高齢者見守り、災害情報提供も テレビ、ネット接続でサービス拡大

2014年04月04日産経新聞

 高齢者を見守り、災害時は救援情報を提供する-。どの家庭にもあるテレビを放送以外に活用する動きが拡大してきた。地上放送のデジタル化完了から2年、テレビの枠を破る新サービスが形になりつつある。

 横浜市磯子区の洋光台北団地。テレビをつけて、チャンネルをテレビ朝日に合わせると、どの部屋の人がテレビを見たかという情報がインターネットを通じコンピューターシステムに送られる。

 一定時間、テレビ視聴がない場合は、コールセンターから本人に電話する。
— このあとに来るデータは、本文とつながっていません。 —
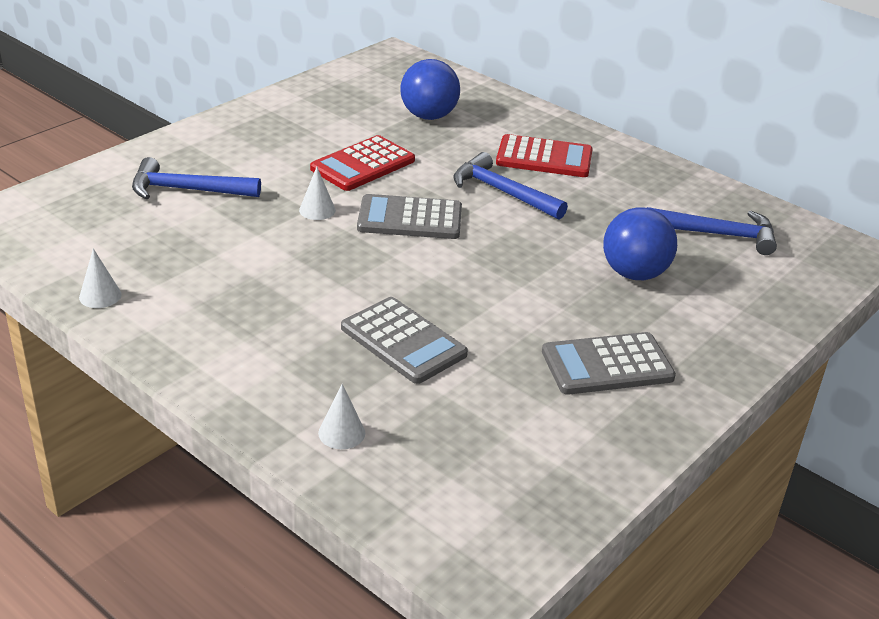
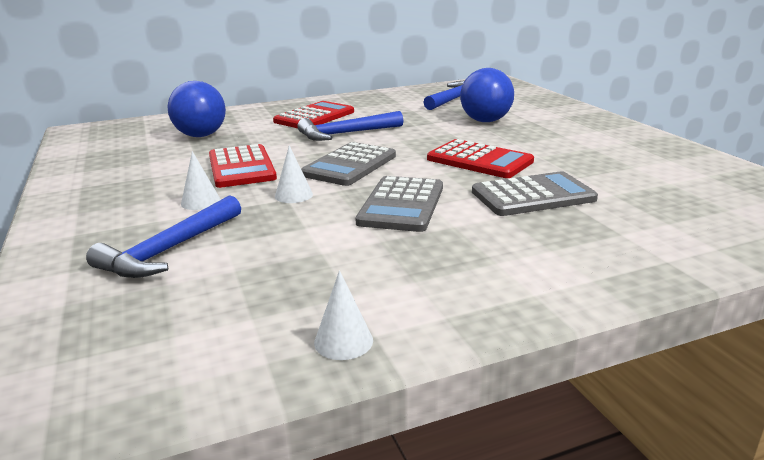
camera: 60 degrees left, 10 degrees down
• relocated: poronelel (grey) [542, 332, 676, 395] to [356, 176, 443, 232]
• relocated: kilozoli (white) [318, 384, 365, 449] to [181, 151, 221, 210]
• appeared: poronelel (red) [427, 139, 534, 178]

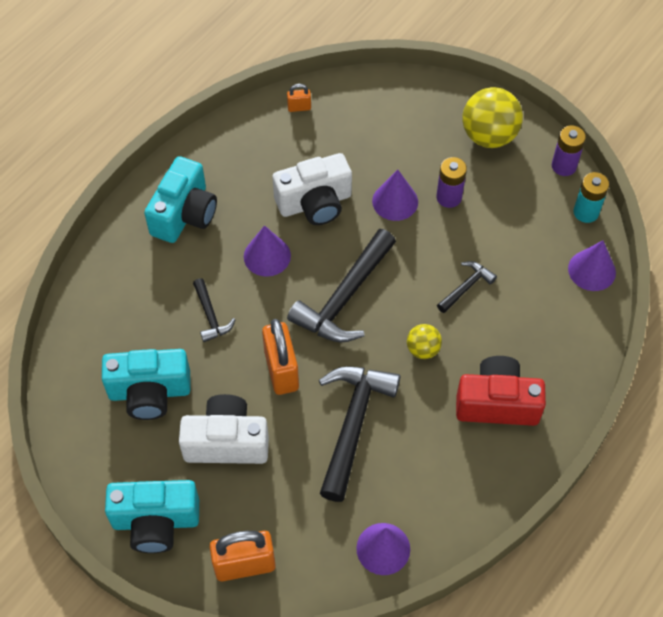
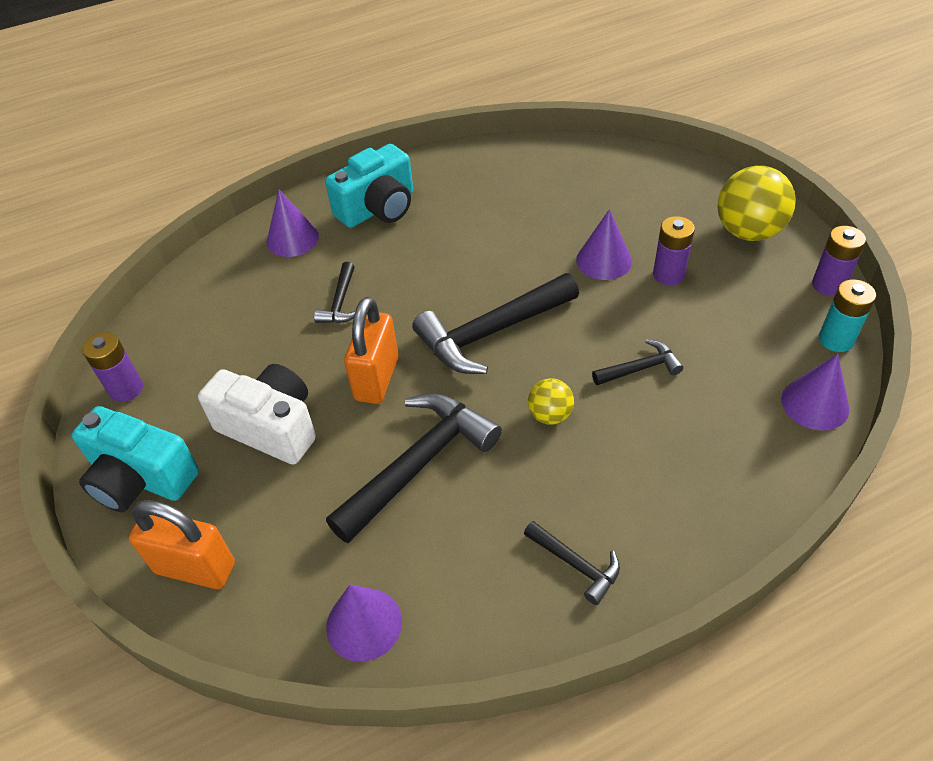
camera: 30 degrees right, 10 degrees down
• missing: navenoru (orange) [287, 84, 311, 112]
• missing: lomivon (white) [272, 153, 352, 225]
• relocated: kilozoli (purple) [244, 225, 291, 277] to [267, 190, 319, 257]
• missing: lomivon (turquoise) [102, 349, 191, 420]
• missing: lomivon (red) [456, 356, 546, 426]
• appeared: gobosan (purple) [82, 332, 143, 402]
• appeared: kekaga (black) [524, 521, 620, 605]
反応がなければ、連絡を受けた自治会役員が部屋を訪ね、安否を確認する。

 テレ朝や日立製作所、都市再生機構などが取り組む生活支援サービスの実証実験だ。

 同団地第1街区自治会の事務局長、高岡邦明さんは「この団地もお年寄りの孤独死が多い。こういう仕組みがあれば防げるのでは」と語る。

 見守りだけではない。テレ朝などは同団地限定のデータ放送画面で、自治会行事をはじめ地域情報を細かく発信している。住民が撮った写真や詠んだ俳句も表示される。「テレビに映ると、みんな喜ぶ」と高岡さん。
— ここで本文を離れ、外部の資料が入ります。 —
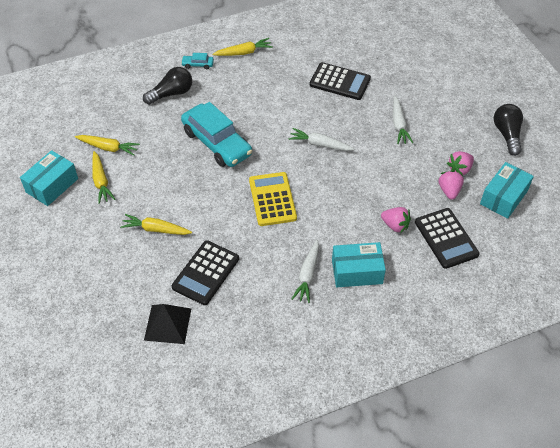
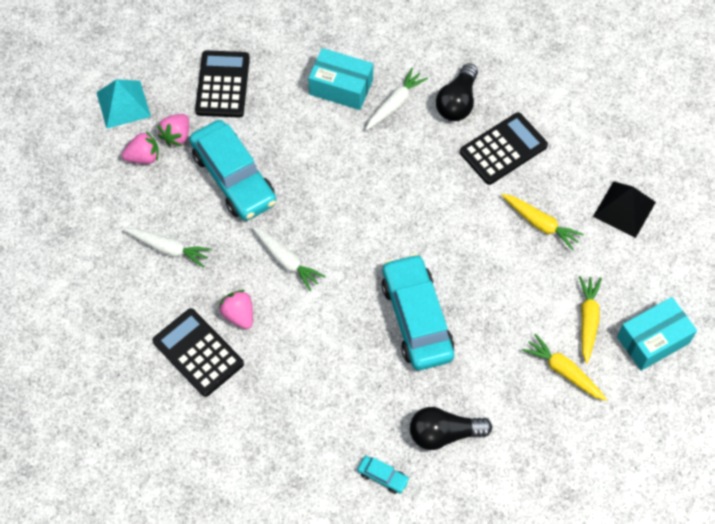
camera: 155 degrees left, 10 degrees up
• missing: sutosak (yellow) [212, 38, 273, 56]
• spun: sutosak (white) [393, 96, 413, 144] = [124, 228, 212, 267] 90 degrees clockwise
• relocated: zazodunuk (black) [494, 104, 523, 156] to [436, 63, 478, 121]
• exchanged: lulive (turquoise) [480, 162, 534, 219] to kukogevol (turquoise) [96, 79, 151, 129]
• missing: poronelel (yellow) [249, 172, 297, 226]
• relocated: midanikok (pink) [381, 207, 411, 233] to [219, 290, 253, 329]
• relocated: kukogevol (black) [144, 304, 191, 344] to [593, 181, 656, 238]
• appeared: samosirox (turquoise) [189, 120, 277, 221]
 テレ朝コンテンツビジネス戦略部の大場洋士さんは「テレビをネットに接続すれば、新しい機械を買わなくてもサービスを受けられる。地域コミュニティーの活性化につなげたい」と意気込む。

 徳島県美波町の阿部地区は海が山に迫る。南海トラフ巨大地震が発生すれば、17.5メートルの津波が到達すると想定されている。高齢化が進む漁村の住民にとって、防災は急務である。

 「大津波警報発表中。○○さん、今すぐ避難してください!」。1月、同地区の家々のテレビ画面が切り替わり、文字が映し出された。県や町、四国放送、日本テレビなどによる災害対策・高齢者支援プロジェクト「JOINTOWN徳島」の避難訓練だ。

 テレビをネットにつなぐことで、戸別の呼び掛けが可能になった。直前までテレビがついていた家が分かるため、建物の倒壊が相次いだ際は、人がいる可能性の高い住宅へ優先的に救助に向かえる。システムに登録した専用カードを住民一人一人が持ち、避難所で読み取れば、誰がどこにいるかも把握できる。

 徳島県の飯泉嘉門知事は「より多くの命を助けられるシステムにしていければ」と期待を寄せる。日テレは今後、東日本大震災の被災地や首都圏でも、見守りや地域情報提供を含めたモデル事業を行う計画だ。

 このほか、広島市の中国放送は、テレビと体重計をネットで接続し、体脂肪率などのデータをテレビ画面に表示、健康管理に役立てるサービスを開発している。

 もちろん、課題も多い。費用を誰が負担するのかをはじめ、ビジネスとして成り立たせる方法は固まっていない。各局がそろって実施しないと、サービスが普及しない恐れもある。

 日テレの若井真介メディアデザインセンター長は「産学官で研究会を組織し、オープンプラットホーム(他社も参加可能な開かれたシステム)として広げていきたい」と話している。